En ce sens, nous avons particulièrement observé pendant une semaine du mois de septembre 2007 deux lieux que nous avions répertoriés comme étant habituellement souillés de détritus en tout genre et visibles des habitants et autres passants hors quartier ; c'est-à-dire un lopin de terre près d’un lotissement de maisons au bord de la principale rue de notre zone d’intervention et un espace bordé d’un muret près d’une artère très fréquentée par les automobilistes extra quartier. Chaque jour, au matin, (du lundi au dimanche ; nous nous sommes déplacés exprès le week-end pour compléter nos observations) nous avons listé et compté ce que nous trouvions dans ces endroits. Le lundi, nous avons comptabilisé quelques 7 objets sur les deux sites confondus : restes de chaises, sacs poubelles éventrés, néons, sèche-cheveux,… Le jeudi, nous observions 18 détritus, soit 11 de plus : téléviseur, batterie de moteur, sacs poubelles explosés, pneus, matelas…Le dimanche, 26 déchets étaient présents, soit 19 de plus que le premier jour d’observation.

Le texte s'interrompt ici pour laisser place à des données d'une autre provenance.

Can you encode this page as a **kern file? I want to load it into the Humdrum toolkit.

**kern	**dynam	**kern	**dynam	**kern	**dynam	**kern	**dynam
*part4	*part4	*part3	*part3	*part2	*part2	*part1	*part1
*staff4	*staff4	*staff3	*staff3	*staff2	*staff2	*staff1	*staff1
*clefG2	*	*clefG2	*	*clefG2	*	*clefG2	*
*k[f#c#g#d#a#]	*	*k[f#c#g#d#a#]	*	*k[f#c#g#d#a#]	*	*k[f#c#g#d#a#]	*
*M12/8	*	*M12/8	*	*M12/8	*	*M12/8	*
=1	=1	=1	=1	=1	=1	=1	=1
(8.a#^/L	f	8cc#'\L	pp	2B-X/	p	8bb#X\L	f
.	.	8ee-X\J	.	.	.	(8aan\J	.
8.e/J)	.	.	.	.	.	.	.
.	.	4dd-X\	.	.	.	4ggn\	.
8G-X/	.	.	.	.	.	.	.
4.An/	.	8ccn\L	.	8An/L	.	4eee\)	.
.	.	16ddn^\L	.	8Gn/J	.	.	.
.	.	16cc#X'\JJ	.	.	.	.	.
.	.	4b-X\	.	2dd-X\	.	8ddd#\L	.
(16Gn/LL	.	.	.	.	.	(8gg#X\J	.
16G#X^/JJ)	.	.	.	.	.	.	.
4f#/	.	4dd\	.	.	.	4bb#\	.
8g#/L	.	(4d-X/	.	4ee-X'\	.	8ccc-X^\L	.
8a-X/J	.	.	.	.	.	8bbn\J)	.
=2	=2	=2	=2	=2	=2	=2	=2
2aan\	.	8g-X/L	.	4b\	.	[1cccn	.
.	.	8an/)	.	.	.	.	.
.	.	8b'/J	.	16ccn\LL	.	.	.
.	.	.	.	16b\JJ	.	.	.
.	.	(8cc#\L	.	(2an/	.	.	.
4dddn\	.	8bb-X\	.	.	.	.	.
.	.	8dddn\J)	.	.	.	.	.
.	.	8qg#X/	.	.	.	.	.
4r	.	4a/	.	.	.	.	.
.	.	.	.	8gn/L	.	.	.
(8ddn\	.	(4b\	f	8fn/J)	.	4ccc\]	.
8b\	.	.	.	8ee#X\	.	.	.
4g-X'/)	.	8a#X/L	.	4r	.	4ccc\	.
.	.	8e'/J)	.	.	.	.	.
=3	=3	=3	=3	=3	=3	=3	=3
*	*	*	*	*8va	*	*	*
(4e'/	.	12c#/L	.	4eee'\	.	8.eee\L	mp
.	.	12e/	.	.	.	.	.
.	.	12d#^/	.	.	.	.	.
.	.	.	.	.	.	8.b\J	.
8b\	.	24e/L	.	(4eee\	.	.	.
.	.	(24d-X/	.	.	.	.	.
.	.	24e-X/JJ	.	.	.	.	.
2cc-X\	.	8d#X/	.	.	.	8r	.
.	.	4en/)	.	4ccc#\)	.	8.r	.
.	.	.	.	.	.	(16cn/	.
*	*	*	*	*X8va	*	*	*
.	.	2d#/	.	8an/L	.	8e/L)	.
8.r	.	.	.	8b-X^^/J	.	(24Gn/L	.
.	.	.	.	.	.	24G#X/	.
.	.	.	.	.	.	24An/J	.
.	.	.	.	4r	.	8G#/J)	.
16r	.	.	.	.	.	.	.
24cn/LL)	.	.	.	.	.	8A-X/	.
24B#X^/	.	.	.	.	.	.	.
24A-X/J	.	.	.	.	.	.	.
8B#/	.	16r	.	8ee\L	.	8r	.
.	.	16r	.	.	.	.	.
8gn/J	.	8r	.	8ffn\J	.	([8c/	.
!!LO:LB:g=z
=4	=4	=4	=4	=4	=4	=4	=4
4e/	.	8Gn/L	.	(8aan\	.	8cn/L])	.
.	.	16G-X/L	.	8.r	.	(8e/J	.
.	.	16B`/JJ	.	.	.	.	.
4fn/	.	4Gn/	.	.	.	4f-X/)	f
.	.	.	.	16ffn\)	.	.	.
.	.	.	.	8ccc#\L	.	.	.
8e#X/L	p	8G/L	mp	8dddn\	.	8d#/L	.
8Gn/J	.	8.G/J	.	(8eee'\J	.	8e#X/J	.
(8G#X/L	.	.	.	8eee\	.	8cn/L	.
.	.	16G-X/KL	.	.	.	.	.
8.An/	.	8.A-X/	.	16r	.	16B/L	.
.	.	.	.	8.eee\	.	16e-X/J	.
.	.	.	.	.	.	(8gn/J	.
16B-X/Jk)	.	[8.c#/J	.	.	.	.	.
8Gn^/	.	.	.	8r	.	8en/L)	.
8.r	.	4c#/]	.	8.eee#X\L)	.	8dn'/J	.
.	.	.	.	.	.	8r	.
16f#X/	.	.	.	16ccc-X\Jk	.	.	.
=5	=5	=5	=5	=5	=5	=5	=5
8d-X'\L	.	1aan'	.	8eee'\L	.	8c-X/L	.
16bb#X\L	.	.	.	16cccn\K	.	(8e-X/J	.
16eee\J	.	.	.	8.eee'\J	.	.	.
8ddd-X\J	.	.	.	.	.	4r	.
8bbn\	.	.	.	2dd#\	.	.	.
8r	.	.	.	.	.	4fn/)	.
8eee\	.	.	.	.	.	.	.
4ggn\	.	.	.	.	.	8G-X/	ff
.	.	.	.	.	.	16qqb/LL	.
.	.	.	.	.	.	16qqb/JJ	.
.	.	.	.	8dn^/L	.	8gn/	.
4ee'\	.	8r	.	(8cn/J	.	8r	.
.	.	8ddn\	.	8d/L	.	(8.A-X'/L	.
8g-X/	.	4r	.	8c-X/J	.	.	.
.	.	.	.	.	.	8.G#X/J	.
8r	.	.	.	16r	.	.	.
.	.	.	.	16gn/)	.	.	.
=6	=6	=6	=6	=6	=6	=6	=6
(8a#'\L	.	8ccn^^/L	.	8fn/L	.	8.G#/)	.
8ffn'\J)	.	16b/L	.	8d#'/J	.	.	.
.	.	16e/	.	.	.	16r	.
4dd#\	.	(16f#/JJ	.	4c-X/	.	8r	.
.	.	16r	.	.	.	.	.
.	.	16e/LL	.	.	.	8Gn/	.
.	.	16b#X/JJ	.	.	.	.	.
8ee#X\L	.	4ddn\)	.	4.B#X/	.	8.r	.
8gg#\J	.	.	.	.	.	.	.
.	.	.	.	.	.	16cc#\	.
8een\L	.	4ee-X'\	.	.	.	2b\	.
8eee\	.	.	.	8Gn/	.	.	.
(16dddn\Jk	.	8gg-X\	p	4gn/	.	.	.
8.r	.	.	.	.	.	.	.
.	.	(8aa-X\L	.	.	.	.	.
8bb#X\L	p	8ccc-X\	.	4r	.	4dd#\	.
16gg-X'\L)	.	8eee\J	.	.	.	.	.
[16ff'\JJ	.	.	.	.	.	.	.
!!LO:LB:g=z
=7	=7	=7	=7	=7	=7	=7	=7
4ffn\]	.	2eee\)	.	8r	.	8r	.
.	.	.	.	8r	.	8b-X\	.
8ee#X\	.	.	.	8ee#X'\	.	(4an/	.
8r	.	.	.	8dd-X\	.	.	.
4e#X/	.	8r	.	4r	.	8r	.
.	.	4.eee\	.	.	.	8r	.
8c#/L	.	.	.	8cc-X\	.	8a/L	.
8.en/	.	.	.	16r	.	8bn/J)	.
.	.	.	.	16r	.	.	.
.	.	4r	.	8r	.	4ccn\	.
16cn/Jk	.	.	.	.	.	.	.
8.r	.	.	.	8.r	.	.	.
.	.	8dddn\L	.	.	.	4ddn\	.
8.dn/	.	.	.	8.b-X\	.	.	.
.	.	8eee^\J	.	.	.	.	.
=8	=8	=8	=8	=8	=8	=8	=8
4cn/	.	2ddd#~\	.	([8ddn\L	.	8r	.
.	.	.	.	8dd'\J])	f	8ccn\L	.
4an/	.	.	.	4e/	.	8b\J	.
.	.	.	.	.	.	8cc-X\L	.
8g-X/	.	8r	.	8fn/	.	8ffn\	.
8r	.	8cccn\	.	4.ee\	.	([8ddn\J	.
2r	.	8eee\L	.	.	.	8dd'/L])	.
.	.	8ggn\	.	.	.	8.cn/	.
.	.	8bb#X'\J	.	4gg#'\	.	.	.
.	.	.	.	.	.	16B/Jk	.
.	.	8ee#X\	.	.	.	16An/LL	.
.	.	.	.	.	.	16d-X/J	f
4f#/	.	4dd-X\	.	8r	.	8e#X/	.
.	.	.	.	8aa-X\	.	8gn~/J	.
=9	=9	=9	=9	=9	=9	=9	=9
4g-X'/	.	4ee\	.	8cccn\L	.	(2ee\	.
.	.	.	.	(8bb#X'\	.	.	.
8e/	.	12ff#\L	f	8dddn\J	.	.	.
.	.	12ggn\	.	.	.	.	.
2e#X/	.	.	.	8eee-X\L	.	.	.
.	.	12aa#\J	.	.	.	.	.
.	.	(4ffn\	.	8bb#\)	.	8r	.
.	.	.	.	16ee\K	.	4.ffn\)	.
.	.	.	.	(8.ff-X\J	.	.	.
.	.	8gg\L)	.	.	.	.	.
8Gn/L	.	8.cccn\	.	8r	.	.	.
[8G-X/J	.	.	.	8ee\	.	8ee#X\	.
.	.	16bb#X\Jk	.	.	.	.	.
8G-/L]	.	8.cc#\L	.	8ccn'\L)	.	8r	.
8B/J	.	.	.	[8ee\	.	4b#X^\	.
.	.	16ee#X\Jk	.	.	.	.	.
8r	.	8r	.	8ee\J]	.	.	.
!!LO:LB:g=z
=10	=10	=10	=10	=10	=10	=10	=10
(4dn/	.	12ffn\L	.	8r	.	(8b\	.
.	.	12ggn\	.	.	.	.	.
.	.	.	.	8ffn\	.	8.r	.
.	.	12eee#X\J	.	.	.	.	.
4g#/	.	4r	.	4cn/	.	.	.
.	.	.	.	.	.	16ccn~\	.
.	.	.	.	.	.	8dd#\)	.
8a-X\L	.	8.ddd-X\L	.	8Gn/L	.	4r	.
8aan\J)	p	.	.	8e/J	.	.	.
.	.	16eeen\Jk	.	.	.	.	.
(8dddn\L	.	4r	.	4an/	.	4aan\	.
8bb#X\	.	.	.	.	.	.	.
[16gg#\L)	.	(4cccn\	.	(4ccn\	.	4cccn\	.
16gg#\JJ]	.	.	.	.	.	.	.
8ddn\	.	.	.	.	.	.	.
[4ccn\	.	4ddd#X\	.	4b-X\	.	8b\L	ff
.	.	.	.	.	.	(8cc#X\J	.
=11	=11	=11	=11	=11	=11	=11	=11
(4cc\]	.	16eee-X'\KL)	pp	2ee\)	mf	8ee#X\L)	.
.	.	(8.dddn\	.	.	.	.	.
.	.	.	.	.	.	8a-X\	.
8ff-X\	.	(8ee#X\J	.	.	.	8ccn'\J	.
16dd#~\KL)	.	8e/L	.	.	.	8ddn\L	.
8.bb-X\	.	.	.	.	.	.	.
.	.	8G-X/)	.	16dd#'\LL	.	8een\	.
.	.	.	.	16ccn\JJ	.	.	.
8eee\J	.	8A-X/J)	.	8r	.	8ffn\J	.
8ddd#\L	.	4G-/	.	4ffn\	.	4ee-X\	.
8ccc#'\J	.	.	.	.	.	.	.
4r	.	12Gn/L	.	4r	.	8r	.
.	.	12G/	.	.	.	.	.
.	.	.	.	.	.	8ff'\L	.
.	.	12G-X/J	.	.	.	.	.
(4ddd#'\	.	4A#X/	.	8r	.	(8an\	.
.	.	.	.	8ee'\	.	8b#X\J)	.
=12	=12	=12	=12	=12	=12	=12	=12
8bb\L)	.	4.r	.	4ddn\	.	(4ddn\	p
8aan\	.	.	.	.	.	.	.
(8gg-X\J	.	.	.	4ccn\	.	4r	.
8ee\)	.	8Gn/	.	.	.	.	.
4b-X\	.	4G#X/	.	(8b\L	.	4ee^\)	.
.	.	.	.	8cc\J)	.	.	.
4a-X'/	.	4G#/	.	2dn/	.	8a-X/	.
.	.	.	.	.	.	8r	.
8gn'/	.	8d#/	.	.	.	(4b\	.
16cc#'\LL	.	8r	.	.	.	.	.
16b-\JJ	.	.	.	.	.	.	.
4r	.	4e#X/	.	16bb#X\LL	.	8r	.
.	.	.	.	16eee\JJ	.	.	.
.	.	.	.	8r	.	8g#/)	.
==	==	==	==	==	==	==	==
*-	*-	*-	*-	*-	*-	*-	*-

Nous avons pris soin de vérifier si ces dépôts sauvages étaient liés à une période de ramassage des encombrants ; ce n’était pas le cas. Pour des raisons d’absences professionnelles, nous ne sommes pas en mesure de dire quand ces détritus ont été retirés. En tout état de cause, même s’ils avaient été déblayés lors de notre retour dans le quartier (fin septembre 2007), d’autres déchets étaient de nouveau présents.

Nos observations peuvent rejoindre l’avis d’un agent chargé par un bailleur social d’assurer la propreté des parties communes d’un ensemble de 4 immeubles. Cet homme exerce une fonction s’apparentant à celle d’un concierge : il sort les poubelles, nettoie les halls et escaliers des immeubles dont il a la charge, il fait remonter certains problèmes techniques au bailleur, … Nous nous sommes régulièrement entretenus avec lui de façon informelle sur l’esthétique du quartier et son opinion, que nous avons retranscrite après chaque discussion, renvoie à notre idée de malpropreté.

« (…) ça fait maintenant plus de 10 ans que je travaille ici. C’est dégueulasse ici, les gens jettent leurs poubelles de la fenêtre et c’est à moi de la mettre dans les containers. (…) Je vous dis pas, c’est pas terrible pour l’image du quartier. Ici, la poubelle c’est la rue ! »

Il semble que cet agent généralise les problématiques de malpropreté de certains espaces à l’ensemble du quartier. Même si le quartier de Lille-Sud n’est pas un quartier malpropre, dans le sens où sa globalité serait jonchée de multiples immondices, certains espaces de par le fait

qu’ils peuvent être chargés de détritus « visibles » durant une période plus ou moins longue paraissent entretenir une vision inesthétique du territoire aux yeux des gens.

Si certaines observations peuvent jeter le soupçon de ghetto, l’analyse montre que le quartier ne correspond pas aux paramètres constitutifs d’un ghetto au sens nord américain.